▶ [EXERCISE PASSAGE]:
────────

Even with a voucherDebbie Muse is one tenant who should have no problem finding a place she can afford. But Muse has been forced to move three times in the last nine years because of rising rents.
Since health issues prevent Muse from working, she relies on a U.S. Department of Housing and Urban Development voucher distributed by New Hampshire Housing that only requires her to pay 39 percent of her rent. The math involved for the voucher’s rental cap can be tricky, factoring in the size of an apartment as well as the heating source and type of stove.
Now that the one-bedroom she shares with a new roommate – an 18-pound Maine Coon cat named Charlie Bear – will cost $1,050 a month, her rent exceeds the limit set by HUD. She will have to find a way to pay for the difference, or move yet again.
“It gives me a headache and stomachache most days,” she said. “I’m on disability so it’s not like I can make extra money or can go out and get a second job.”
The federal housing voucher program that used to be known as Section 8 is now called Housing Choice. But Muse doesn’t feel it offers her many choices.
“The whole point of the Section 8 program is so that elderly, disabled and poor people aren’t congregated in the same apartment buildings,” she said.
Muse has had a voucher for 20 years and she said it’s become harder to find landlords in Concord who accept Section 8 tenants, either because of the extra paperwork involved or because they associate vouchers with bad renters.
“Often what I hear is ‘we used to rent to Section 8 tenants and that brought an undesirable element to our building’,” she said.
New Hampshire is one of just 19 states with no laws or local ordinances that prohibit landlords from discriminating against tenants for the source of their income, according to the National Multifamily Housing Council.
“I’ve had friends say before ‘it must be so nice to have the government cover everything for you.’ I think what people don’t understand is that you’re at the mercy of the government, and that’s not a good place to be,” Muse said.
‘A double whammy’ for poor rentersConcord Housing and Redevelopment distributes HUD vouchers to Concord residents who qualify, although Muse gets her voucher through New Hampshire Housing instead. Executive Director Hoyt said many people with vouchers struggle to find housing with rent at the level that the federal agency considers fair market.

────────

▶ [EXCERPTED DATA]:
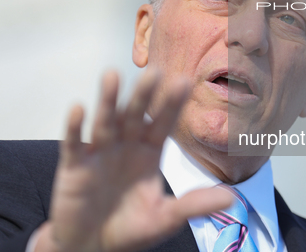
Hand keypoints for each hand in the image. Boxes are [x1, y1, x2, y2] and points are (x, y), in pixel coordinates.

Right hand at [34, 69, 231, 251]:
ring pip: (104, 122)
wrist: (92, 246)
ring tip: (113, 76)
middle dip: (144, 95)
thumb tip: (231, 198)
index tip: (185, 82)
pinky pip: (73, 144)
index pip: (162, 124)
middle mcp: (125, 146)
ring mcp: (99, 153)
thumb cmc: (129, 230)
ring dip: (108, 100)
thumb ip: (194, 204)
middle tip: (154, 71)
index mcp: (148, 153)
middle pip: (134, 116)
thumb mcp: (165, 218)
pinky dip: (75, 128)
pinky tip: (79, 109)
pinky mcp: (74, 166)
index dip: (172, 105)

────────

▶ [REQUIRED ACTIONS]:
**A.** Answer these questions from the housing voucher passage:
(i) How many times has Debbie Muse been forced to move in the last nine years?
(ii) What will the one-bedroom she shares with Charlie Bear cost per month?
(iii) According to the National Multifamily Housing Council, how many states have no laws or local ordinances that prohibit landlords from discriminating against tenants for the source of their income?
**B.** Resume the housing voucher passage, writing on from its final sentence.
The entries play no part in what is asked here.

▶ [EXPECTED RESULTS]:
**A.**
(i) Three times.
(ii) $1,050 a month.
(iii) 19 states.

**B.**
HUD’s fair market rents are based on nationwide surveys, but they lag about two years behind, meaning that renters with vouchers are searching for housing based on 2019 market values, he said.
According to the HUD website, a fair market rent for a two-bedroom apartment in Concord is $1,237 a month, but according to New Hampshire Housing, the median rent for a two-bedroom in Merrimack County is $1,339.
“We have a ceiling for how much we can pay for an apartment and the rents they are finding are above what HUD allows us to pay,” Hoyt said. Combined with a low vacancy rate, that low rental cap represents “a double whammy” for renters.
Concord Housing’s HUD voucher program is at 100 percent capacity. The wait list has grown since July, when renters were waiting four years to get a voucher. Now the wait time is about five years.
The public housing units that Concord Housing manages as well as its vouchers are meant to be temporary help until residents can land back on their feet financially. Now instead of the 20 percent turnover Hoyt might normally see in its program, fewer than 10 percent of people are cycling out of housing assistance.
“One of the effects of the pandemic is that no one is moving,” Hoyt said. “No one is getting out of the program because they just can’t find jobs that pay enough to make the rent.”